Dengan metode-metode tersebut, pengumpulan, pengklasifikasian, tabwib (penyusunan formasi), dan penulisan hadis dibagi menjadi empat periode, yakni:
Periode Pertama
Periode pertama berlangsung selama rentang hidup Nabi Muhammad SAW hingga sepanjang abad pertama Hijriah. Pada masa ini, Rasulullah hidup, bergaul dan berbicara dengan masyarakat dan para sahabat, baik di masjid, rumah, pasar, maupun saat berjumpa dengan musafir. Apa yang disampaikan oleh Nabi SAW senantiasaa diperhatikan secara saksama oleh para sahabat yang menjadi periwayat hadis kendati masih berupa hafalan. Beberapa penghafal hadis terkenal pada periode ini adalah Abu Hurairah, Abdullah bin ‘Abbas, Aisyah ash-Shiddiqah, Abdullah bin Umar, Jabir bin Abdullah, Anas bin Malik, dan lain-lain.
Periode Kedua
Periode ini dimulai sekitar pertengahan abad kedua Hijriah. Selama periode ini, sejumlah besar tabi’in menghimpun karya mereka dalam bentuk buku.
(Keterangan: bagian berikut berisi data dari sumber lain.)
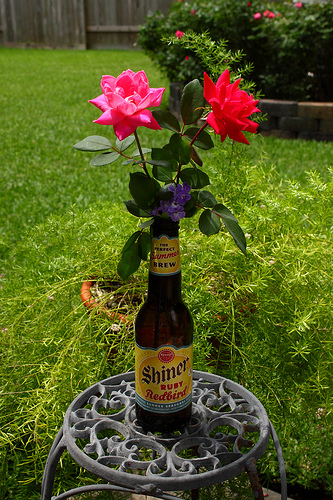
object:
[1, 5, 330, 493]
image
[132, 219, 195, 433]
beer bottle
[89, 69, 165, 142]
flower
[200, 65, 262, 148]
flower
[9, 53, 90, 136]
grass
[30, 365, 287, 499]
stool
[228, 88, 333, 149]
planter pot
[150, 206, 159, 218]
flowers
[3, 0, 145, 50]
fence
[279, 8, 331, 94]
rosebush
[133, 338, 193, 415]
label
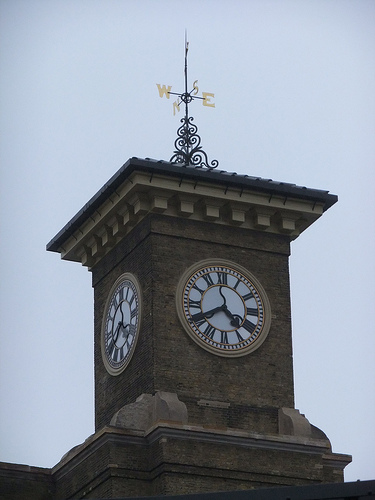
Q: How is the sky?
A: Clear.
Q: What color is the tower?
A: Brown.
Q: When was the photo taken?
A: Daytime.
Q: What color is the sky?
A: Blue.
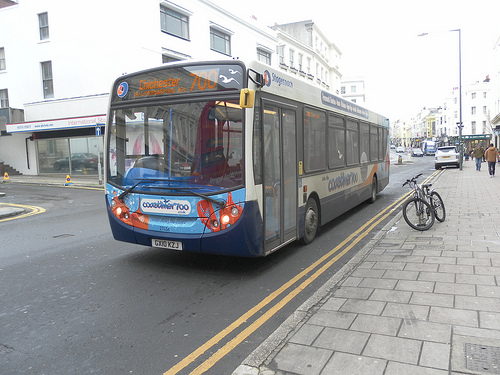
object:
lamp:
[416, 23, 471, 137]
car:
[431, 142, 464, 171]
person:
[483, 140, 498, 176]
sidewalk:
[388, 157, 500, 368]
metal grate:
[410, 172, 435, 225]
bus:
[100, 55, 392, 258]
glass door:
[257, 91, 310, 252]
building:
[0, 2, 374, 131]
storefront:
[434, 131, 490, 161]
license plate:
[150, 238, 182, 252]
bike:
[397, 169, 448, 233]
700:
[184, 68, 218, 93]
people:
[470, 142, 485, 173]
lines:
[152, 240, 352, 374]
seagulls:
[217, 74, 239, 86]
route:
[103, 69, 251, 104]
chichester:
[138, 75, 183, 90]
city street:
[8, 210, 371, 359]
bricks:
[359, 332, 423, 367]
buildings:
[454, 69, 495, 154]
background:
[351, 87, 488, 153]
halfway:
[384, 125, 500, 232]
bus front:
[102, 59, 267, 267]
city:
[6, 1, 500, 375]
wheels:
[455, 160, 464, 168]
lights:
[209, 96, 290, 122]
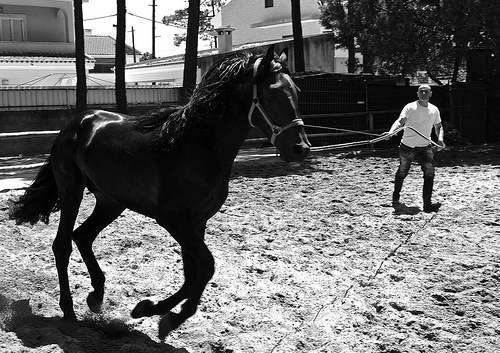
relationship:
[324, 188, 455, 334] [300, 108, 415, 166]
shadow of rope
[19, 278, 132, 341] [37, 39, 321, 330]
shadow of horse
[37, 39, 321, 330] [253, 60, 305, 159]
horse has harness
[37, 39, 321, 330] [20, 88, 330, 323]
horse in field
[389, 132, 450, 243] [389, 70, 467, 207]
jeans on man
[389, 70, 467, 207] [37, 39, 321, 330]
man and horse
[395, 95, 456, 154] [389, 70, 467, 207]
shirt on man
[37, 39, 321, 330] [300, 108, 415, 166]
horse with rope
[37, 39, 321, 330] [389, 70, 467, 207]
horse with man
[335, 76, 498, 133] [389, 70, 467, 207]
fence behind man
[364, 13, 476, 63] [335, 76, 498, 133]
tree behind fence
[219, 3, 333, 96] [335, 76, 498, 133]
house behind fence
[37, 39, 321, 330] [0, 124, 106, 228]
horse has tail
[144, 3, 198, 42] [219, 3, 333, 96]
line between house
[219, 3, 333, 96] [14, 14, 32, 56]
house with window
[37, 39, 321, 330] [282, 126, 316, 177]
horse has nose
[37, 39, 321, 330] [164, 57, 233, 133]
horse has mane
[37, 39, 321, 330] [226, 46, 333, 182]
horse has head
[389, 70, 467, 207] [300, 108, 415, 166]
man with rope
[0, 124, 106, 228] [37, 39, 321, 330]
tail of horse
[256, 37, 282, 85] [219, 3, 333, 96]
ear of house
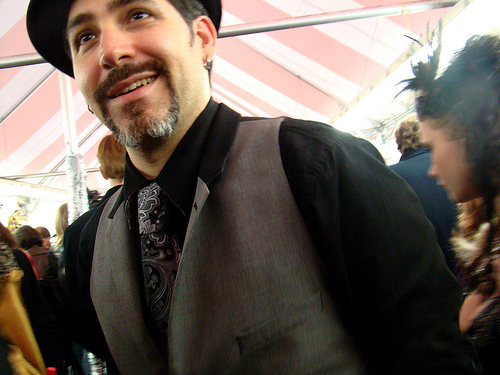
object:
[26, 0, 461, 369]
man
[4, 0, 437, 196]
tent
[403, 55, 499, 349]
woman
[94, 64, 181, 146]
goatee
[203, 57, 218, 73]
earring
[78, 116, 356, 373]
vest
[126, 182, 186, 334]
tie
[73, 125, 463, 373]
shirt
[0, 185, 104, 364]
crowd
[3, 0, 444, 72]
pole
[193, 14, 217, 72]
ear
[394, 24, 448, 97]
feathers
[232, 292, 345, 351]
pocket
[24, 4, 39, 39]
rim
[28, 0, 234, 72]
hat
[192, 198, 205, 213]
button hole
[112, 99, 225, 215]
collar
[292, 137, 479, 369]
sleeve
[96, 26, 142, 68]
nose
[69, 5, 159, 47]
eyes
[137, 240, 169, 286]
design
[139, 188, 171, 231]
knot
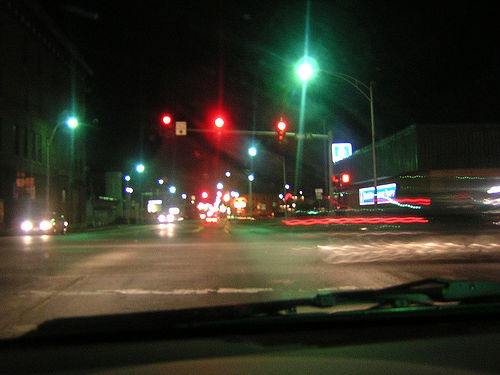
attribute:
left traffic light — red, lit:
[158, 112, 172, 138]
Beberapa penghimpun hadis pada periode ini adalah Muhammad bin Syihab az-Zuhri (ia dianggap sebagai ulama hadis terbesar di zamannya), Abdul Malik bin Juraij, Mu’ammar bin Rasyid, Imam Sufyan ats-Tsauri, Imam Hammad bin Salamah, Abdullah bin al- Mubarak, dan Malik bin Anas (w. 179 H). Di antara karya tulis pada periode ini adalah Al- Muwaththa’ karya Imam Malik.
Periode Ketiga
Dimulai pada abad ke-2 H hingga akhir abad ke-4 H, ketika hadis-hadis Nabi, atsar sahabat, dan aqwal (ucapan) tabi’in dikategorisasikan, dipisahkan, dan dibedakan. Selain itu, riwayat-riwayat yang maqbulah (diterima) dihimpun secara terpisah dan buku-buku dari periode kedua diperiksa kembali untuk diautentifikasi.
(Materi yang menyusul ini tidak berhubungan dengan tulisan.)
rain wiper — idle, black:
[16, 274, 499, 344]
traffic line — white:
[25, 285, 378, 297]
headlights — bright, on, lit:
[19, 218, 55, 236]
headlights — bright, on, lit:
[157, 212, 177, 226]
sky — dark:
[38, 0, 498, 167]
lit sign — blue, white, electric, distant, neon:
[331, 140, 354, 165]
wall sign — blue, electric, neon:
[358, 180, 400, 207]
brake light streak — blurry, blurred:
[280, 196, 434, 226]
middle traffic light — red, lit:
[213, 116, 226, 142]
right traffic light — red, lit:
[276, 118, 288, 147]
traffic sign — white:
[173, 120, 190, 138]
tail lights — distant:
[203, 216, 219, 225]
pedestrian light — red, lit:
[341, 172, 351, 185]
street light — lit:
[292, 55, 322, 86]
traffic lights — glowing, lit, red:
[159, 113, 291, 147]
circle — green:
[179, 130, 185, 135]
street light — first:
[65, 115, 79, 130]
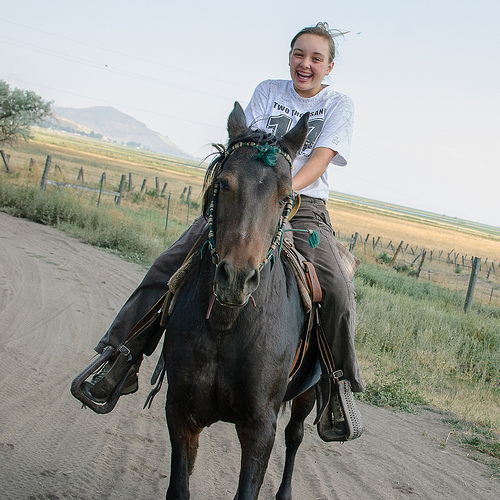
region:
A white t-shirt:
[222, 84, 350, 199]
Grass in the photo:
[365, 295, 475, 395]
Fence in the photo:
[421, 252, 498, 299]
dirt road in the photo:
[12, 317, 59, 420]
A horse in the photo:
[167, 144, 307, 436]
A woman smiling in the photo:
[209, 19, 351, 186]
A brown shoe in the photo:
[75, 341, 150, 398]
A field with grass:
[388, 209, 443, 244]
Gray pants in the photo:
[310, 229, 355, 329]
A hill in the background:
[79, 96, 154, 149]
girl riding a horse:
[71, 20, 411, 498]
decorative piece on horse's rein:
[223, 139, 293, 169]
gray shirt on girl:
[243, 77, 355, 200]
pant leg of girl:
[300, 193, 359, 396]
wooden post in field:
[465, 258, 484, 314]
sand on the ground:
[5, 219, 70, 494]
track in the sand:
[16, 459, 46, 472]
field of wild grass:
[378, 289, 451, 361]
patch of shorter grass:
[371, 376, 425, 411]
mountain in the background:
[63, 102, 183, 159]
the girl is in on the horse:
[79, 35, 389, 457]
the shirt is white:
[242, 77, 354, 192]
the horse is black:
[155, 171, 385, 498]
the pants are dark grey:
[302, 213, 373, 382]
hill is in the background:
[71, 94, 173, 162]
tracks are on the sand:
[40, 246, 128, 291]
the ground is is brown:
[9, 249, 120, 299]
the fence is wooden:
[372, 234, 496, 300]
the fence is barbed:
[361, 228, 451, 270]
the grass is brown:
[401, 356, 479, 430]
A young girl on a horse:
[83, 23, 362, 430]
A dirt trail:
[2, 212, 477, 498]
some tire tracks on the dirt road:
[7, 278, 137, 498]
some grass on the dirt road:
[13, 242, 64, 270]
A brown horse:
[159, 102, 319, 499]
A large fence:
[0, 151, 497, 318]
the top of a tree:
[0, 80, 56, 146]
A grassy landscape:
[2, 121, 498, 461]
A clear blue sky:
[0, 2, 499, 224]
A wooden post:
[463, 258, 478, 314]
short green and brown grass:
[78, 200, 116, 214]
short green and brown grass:
[129, 187, 151, 223]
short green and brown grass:
[352, 318, 400, 360]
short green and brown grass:
[395, 330, 462, 376]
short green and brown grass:
[370, 316, 435, 360]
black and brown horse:
[191, 132, 303, 417]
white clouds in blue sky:
[56, 22, 158, 77]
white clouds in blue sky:
[134, 22, 209, 62]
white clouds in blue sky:
[354, 30, 396, 70]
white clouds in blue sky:
[378, 114, 494, 183]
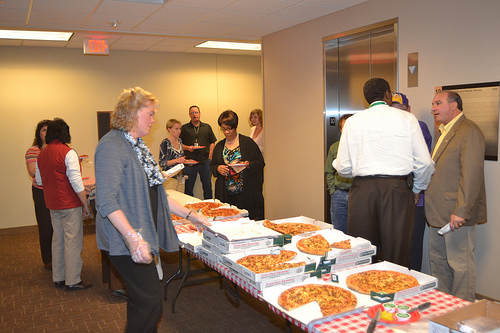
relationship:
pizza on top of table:
[279, 282, 357, 315] [164, 189, 477, 331]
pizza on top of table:
[348, 268, 418, 297] [164, 189, 477, 331]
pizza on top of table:
[237, 248, 304, 272] [164, 189, 477, 331]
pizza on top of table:
[296, 235, 352, 258] [164, 189, 477, 331]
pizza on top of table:
[264, 217, 321, 237] [164, 189, 477, 331]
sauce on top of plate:
[383, 300, 412, 320] [367, 301, 421, 326]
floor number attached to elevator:
[329, 116, 337, 127] [323, 17, 403, 221]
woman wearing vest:
[34, 119, 100, 290] [35, 140, 82, 209]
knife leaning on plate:
[366, 309, 383, 332] [367, 301, 421, 326]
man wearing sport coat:
[420, 91, 487, 302] [421, 114, 487, 228]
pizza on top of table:
[202, 206, 239, 219] [164, 189, 477, 331]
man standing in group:
[420, 91, 487, 302] [323, 78, 491, 299]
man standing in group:
[332, 78, 435, 268] [323, 78, 491, 299]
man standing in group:
[392, 91, 432, 154] [323, 78, 491, 299]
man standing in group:
[323, 114, 352, 235] [323, 78, 491, 299]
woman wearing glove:
[93, 87, 181, 332] [124, 227, 155, 265]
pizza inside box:
[237, 248, 304, 272] [220, 245, 316, 283]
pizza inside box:
[348, 268, 418, 297] [331, 259, 439, 305]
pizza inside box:
[296, 235, 352, 258] [285, 226, 370, 262]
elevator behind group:
[323, 17, 403, 221] [323, 78, 491, 299]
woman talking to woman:
[34, 119, 100, 290] [25, 120, 63, 271]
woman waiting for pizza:
[210, 109, 267, 219] [202, 206, 239, 219]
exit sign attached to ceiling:
[82, 37, 110, 57] [0, 1, 369, 58]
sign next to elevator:
[406, 51, 419, 88] [323, 17, 403, 221]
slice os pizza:
[330, 238, 351, 252] [296, 235, 352, 258]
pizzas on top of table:
[182, 198, 440, 330] [164, 189, 477, 331]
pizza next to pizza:
[279, 282, 357, 315] [348, 268, 418, 297]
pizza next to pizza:
[237, 248, 304, 272] [279, 282, 357, 315]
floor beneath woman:
[1, 223, 302, 331] [93, 87, 181, 332]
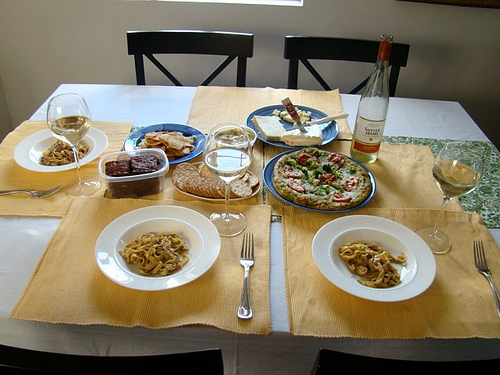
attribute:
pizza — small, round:
[268, 149, 375, 217]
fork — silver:
[237, 231, 256, 323]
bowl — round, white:
[93, 202, 223, 294]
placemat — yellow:
[7, 190, 278, 334]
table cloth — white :
[6, 79, 494, 359]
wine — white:
[55, 116, 85, 131]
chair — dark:
[124, 27, 254, 86]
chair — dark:
[282, 32, 410, 94]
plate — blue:
[262, 147, 374, 213]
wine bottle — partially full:
[351, 32, 391, 163]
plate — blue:
[248, 99, 342, 147]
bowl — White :
[309, 209, 443, 304]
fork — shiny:
[235, 226, 260, 323]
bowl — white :
[82, 197, 246, 309]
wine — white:
[53, 113, 91, 150]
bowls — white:
[88, 204, 440, 311]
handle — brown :
[283, 97, 302, 127]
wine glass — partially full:
[42, 94, 109, 196]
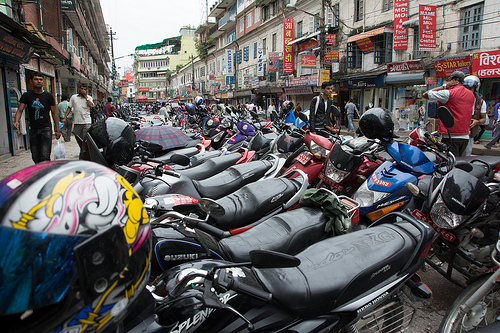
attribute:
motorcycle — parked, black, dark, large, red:
[142, 145, 308, 178]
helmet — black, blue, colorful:
[6, 156, 160, 299]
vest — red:
[441, 83, 481, 138]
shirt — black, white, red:
[69, 97, 101, 123]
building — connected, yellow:
[135, 25, 213, 91]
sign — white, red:
[420, 5, 439, 51]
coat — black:
[311, 100, 336, 129]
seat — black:
[194, 144, 245, 186]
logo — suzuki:
[164, 245, 204, 265]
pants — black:
[28, 126, 61, 166]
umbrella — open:
[251, 85, 300, 116]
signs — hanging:
[289, 23, 435, 63]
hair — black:
[31, 72, 54, 80]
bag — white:
[52, 137, 74, 160]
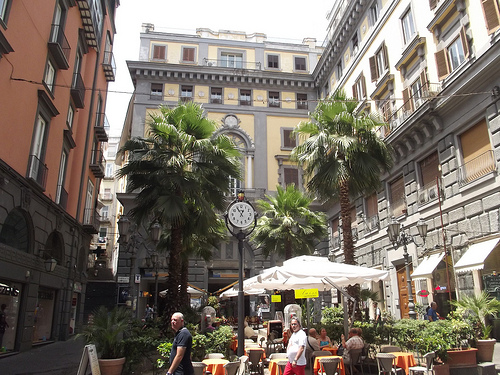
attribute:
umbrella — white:
[214, 231, 399, 309]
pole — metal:
[228, 226, 249, 371]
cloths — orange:
[384, 339, 416, 371]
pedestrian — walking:
[163, 312, 193, 374]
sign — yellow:
[293, 287, 320, 300]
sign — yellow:
[267, 290, 282, 302]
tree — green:
[108, 95, 250, 329]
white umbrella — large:
[216, 253, 391, 303]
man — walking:
[142, 309, 222, 373]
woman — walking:
[269, 313, 336, 363]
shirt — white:
[287, 331, 309, 363]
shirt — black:
[172, 330, 213, 372]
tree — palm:
[299, 90, 382, 266]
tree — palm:
[251, 187, 327, 247]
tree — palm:
[125, 104, 237, 314]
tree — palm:
[156, 197, 216, 299]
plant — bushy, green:
[71, 307, 141, 356]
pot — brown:
[93, 356, 126, 373]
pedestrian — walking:
[285, 315, 309, 374]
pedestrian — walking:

Pada periode ini pula, hadis-hadis dipelihara dan dijaga. Hal itu diwujudkan para ulama dengan memformulasikan ilmu-ilmu yang berkaitan dengan hadis (lebih dari 100 ilmu) hingga menghasilkan ribuan buku mengenai hadis. Salah satu penyusun hadis yang berasal dari periode ini adalah Imam Ahmad bin Hanbal (164-241 H). Ia menyusun kitab Musnad Ahmad yang berisi 30 ribu hadis dalam 24 juz.
Periode Keempat
Periode ini dimulai pada abad kelima hingga hari ini. Karya-karya yang dihasilkan dalam periode ini, antara lain penjelasan (syarh), catatan kaki (hasyiah), dan penerjemahan buku-buku hadis ke dalam berbagai bahasa. Pada periode ini pula, para ulama menyusun kitab hadis dengan mencuplik dari kitab-kitab yang pernah ditulis dan disusun pada abad ketiga.
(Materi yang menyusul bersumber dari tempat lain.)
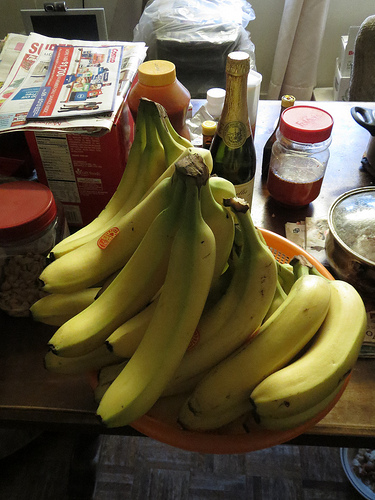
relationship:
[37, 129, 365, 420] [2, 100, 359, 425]
bananas on table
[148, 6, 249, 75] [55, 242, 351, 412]
sack behind table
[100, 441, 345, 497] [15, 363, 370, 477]
floor under table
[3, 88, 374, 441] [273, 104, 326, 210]
table holding item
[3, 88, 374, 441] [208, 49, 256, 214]
table holding bottle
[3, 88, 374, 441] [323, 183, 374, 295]
table holding pot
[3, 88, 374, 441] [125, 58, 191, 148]
table holding bottle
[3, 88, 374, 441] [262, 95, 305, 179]
table holding item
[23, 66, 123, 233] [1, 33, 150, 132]
box under newspaper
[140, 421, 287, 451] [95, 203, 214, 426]
bowl under banana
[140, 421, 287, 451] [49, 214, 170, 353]
bowl under banana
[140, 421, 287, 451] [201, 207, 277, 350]
bowl under banana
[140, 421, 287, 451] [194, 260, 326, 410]
bowl under banana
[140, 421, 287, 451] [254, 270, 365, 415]
bowl under banana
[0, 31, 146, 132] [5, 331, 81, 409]
news papers on table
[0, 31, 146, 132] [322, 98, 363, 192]
news papers on table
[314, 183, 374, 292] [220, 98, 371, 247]
pot on table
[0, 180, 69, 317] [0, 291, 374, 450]
plastic container on table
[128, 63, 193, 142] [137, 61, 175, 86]
bottle has lid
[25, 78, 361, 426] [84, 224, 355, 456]
bananas in basket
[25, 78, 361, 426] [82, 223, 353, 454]
bananas overflowing bowl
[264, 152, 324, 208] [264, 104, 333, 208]
liquid inside item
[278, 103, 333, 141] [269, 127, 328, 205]
cap on jar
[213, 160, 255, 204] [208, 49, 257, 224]
champagne in bottle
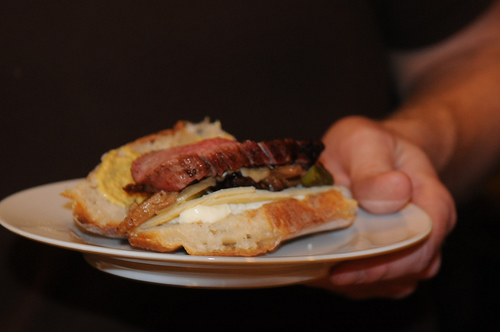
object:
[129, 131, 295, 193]
meat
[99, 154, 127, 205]
cheese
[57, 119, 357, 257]
sandwhich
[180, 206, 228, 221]
mayonnaise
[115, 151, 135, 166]
mustard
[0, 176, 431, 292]
plate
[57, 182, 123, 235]
bread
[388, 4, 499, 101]
shirt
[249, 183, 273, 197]
egg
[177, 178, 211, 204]
onions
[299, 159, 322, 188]
pickles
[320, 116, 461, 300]
hand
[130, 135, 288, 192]
hot dog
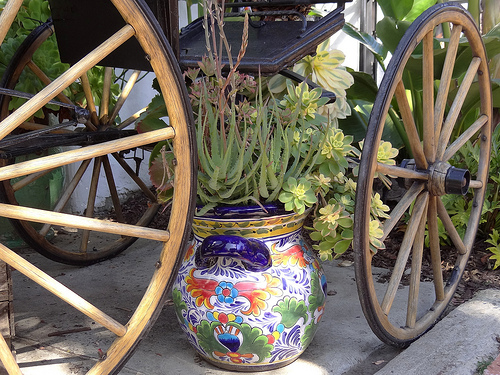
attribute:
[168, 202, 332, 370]
pot — colorful, ceramic, light, green, multi colored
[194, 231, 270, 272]
handle — blue, dark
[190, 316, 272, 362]
flower decorations — green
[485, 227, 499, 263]
leaves — green, yellow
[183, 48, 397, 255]
plant — aloe, green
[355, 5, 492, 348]
wheel — wooden, large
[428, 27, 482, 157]
spokes — wood, large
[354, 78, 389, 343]
tire — rubber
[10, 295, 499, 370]
floor — cement, gray, paved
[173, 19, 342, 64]
seat — antique, black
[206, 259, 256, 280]
flower decorations — blue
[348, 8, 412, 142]
leaves — large, green, big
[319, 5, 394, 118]
wall — painted, white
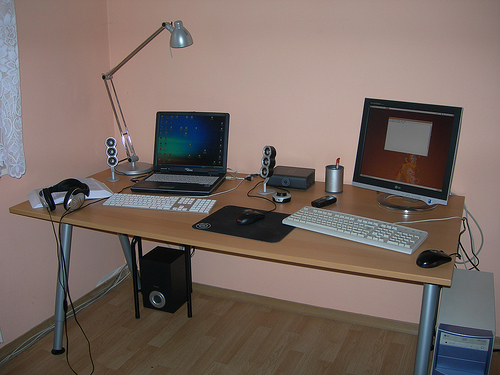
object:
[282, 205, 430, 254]
keyboard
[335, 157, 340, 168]
blue shirt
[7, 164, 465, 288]
tan desk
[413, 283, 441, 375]
table`s legs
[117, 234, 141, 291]
table`s legs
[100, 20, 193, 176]
lamp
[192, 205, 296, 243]
mouse pad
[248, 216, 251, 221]
black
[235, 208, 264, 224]
mouse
Ulama hadis selanjutnya lalu menyusun syarh atau penjelasan dari buku-buku penjelasan hadis di atas. Misalnya, Muhammad Ismail ash- Shon’ani (wafat 1182 H) menulis kitab Subulus Salam Syarh Bulughul Maram yang berisi penjelasan kitab karya Ibnu Hajar al-Asqolani itu, atau Nailul Awthar karya Qadhi asy-Syaukani yang memuat penjelasan dari kitab Muntaqa al-Akhbar.